Increasing evidence supports the notion that CD8 T cells play pivotal roles in controlling Mtb infection through TCR-mediated cytotoxicity via granzymes (Kamath et al., 2004; Lewinsohn et al., 2003; Woodworth et al., 2008). A previous study demonstrated that GZMB can kill Mtb directly in the presence of granulysin, via multiple mechanisms (Dotiwala et al., 2017). In our study, we observed that heterogeneous CD8 T cell subsets in the PF displayed different phenotypes from those observed in the blood. Of note, clonally expanded CD8 subsets (CD8_C03, CD8_C05, and CD8_C06) in the PF expressed high levels of GZMK but low levels of GZMB. The preferential accumulation of GZMK-expressing CD8 T cells in the PF but not peripheral blood samples from patients with TPE, suggesting a locally induced differentiation process (at the very least, GZMK is up-regulated at the site of infection) possibly depending on TCR triggering, as we demonstrated that GZMK was induced in CD8 T cells upon anti-CD3/CD28 stimulation in vitro. Indirect support for this model comes from our observation that most clonotypes in these cells (based on scTCR-seq data) were exclusively observed in the PF, which is likely a result of local T cell proliferation and activation in PF rather than migration from the blood. This finding suggests an impact of the PF environment on the development of GZMK-expressing CD8 T cells, conceivably reflecting the differential availability of antigens or tissue factors or bacteria in the blood and PF.

Several recent studies have also observed a GZMK-expressing CD8 T subset in human tumors and aging individuals by using scRNA sequencing (Zheng et al., 2017; Guo et al., 2018; Zhang et al., 2018; Li et al., 2019; Mogilenko et al., 2021).
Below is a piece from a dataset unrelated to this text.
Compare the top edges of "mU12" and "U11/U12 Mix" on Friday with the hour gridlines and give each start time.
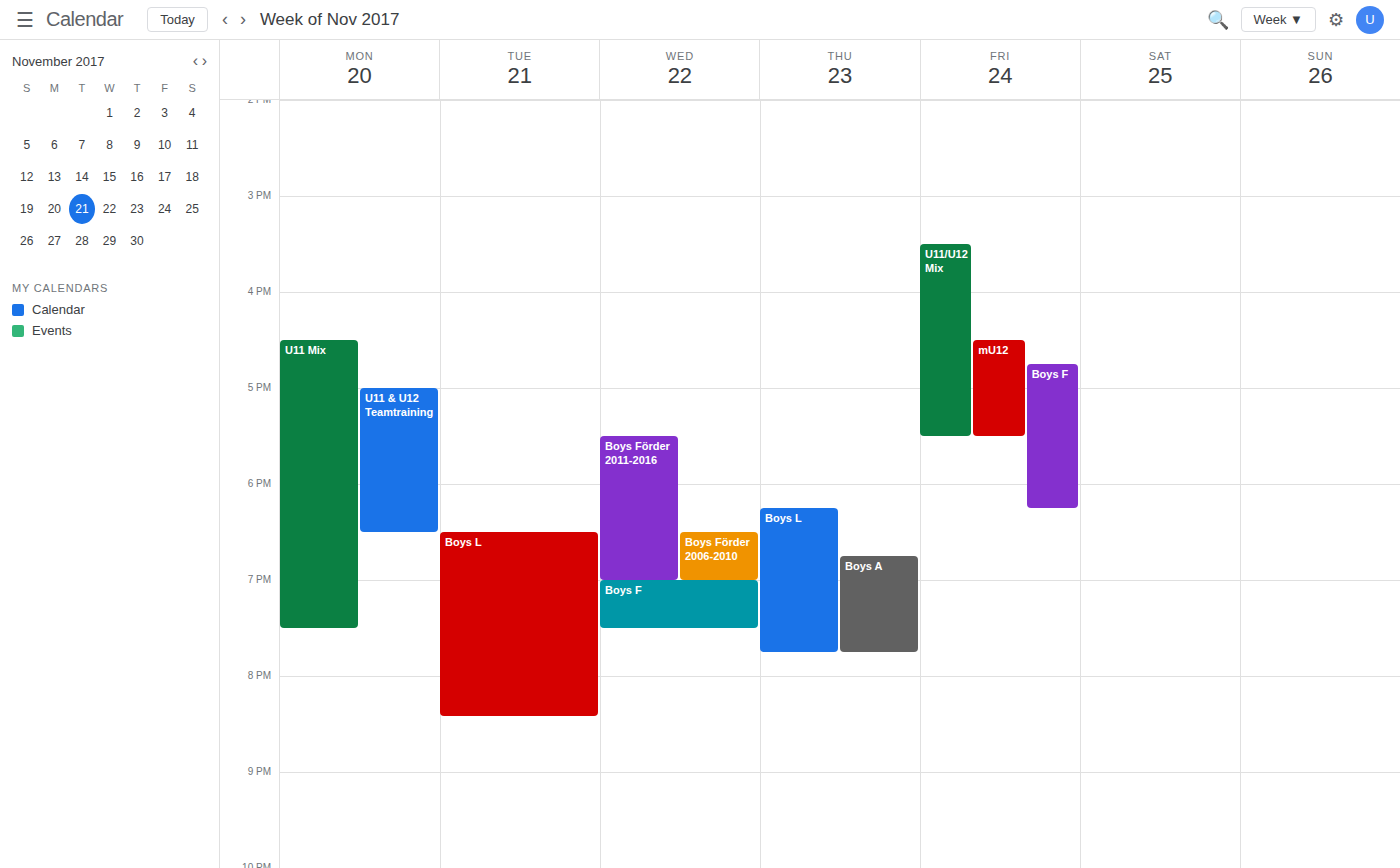
"mU12": 16:30, halfway between the 16:00 and 17:00 lines. "U11/U12 Mix": 15:30, halfway between the 15:00 and 16:00 lines.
Those GZMK-expressing CD8 T cells also express low levels of GZMB. GZMK-expressing CD8 T cells were shown to be enriched in tumor lesion sites and adjacent nontumorous mucosa (Zhang et al., 2018; Zheng et al., 2017). GZMK-expressing CD8 T cells have been reported to accumulate in tissues due to aging and contribute to the inflammatory response through the secretion of GZMK (Mogilenko et al., 2021). Based on our trajectory and TCR lineage results, GZMK-expressing CD8 T cells in TPE represent a late developmental stage with cytotoxic capability (based on the expression of PRF1). Our data demonstrated that purified GZMK has cytotoxic and bactericidal activity in Mtb-infected macrophages. Thus, the enrichment of GZMK-expressing CD8 T cells in PF may represent an active tissue-specific effector mechanism mediating tissue inflammation and provide a backup for the loss of GZMB-expressing cells at the site of Mtb infection. However, we cannot rule out the possibility that GZMK-expressing CD8 T cells promote immunopathology, as GZMK has the ability to induce macrophage cell death and increase the inflammatory response (Mogilenko et al., 2021; Turner et al., 2019), both of which could result in tissue damage in TB. Therefore, defining the exact role that GZMK-expressing CD8 T cells play during the course of TB disease warrants further investigation.

In summary, the results of this study provide crucial insights into the spectrum of T cell heterogeneity at the site of Mtb infection and yield several important findings that advance our understanding of T cell diversity in TPE. Our scRNA-seq and scTCR lineage tracing identified: (1) differential T cells in the blood and PF from TPE; (2) heterogeneous T cell subsets with diverse functions in the PF from TPE; and (3) distinct, highly expanded T cell clonotypes in T cell subsets enriched in the PF and a strong association between GZMK and TPE disease. This characterization provides a useful framework to now examine the role of T cell subsets in TB disease progression and to guide further investigations into the underlying characteristics that modulate T cell heterogeneity at the site of infection. This new knowledge concerning T cell composition and function at the site of infection might help us to identify new antigens for vaccine development.

Materials and methods

Ethics statement

This study was approved by the Institutional Review Board of the Shenzhen University School of Medicine, China, and written informed consent was obtained from each participant. All experiments and samplings were performed in accordance with ethical and biosafety protocols approved by our institution.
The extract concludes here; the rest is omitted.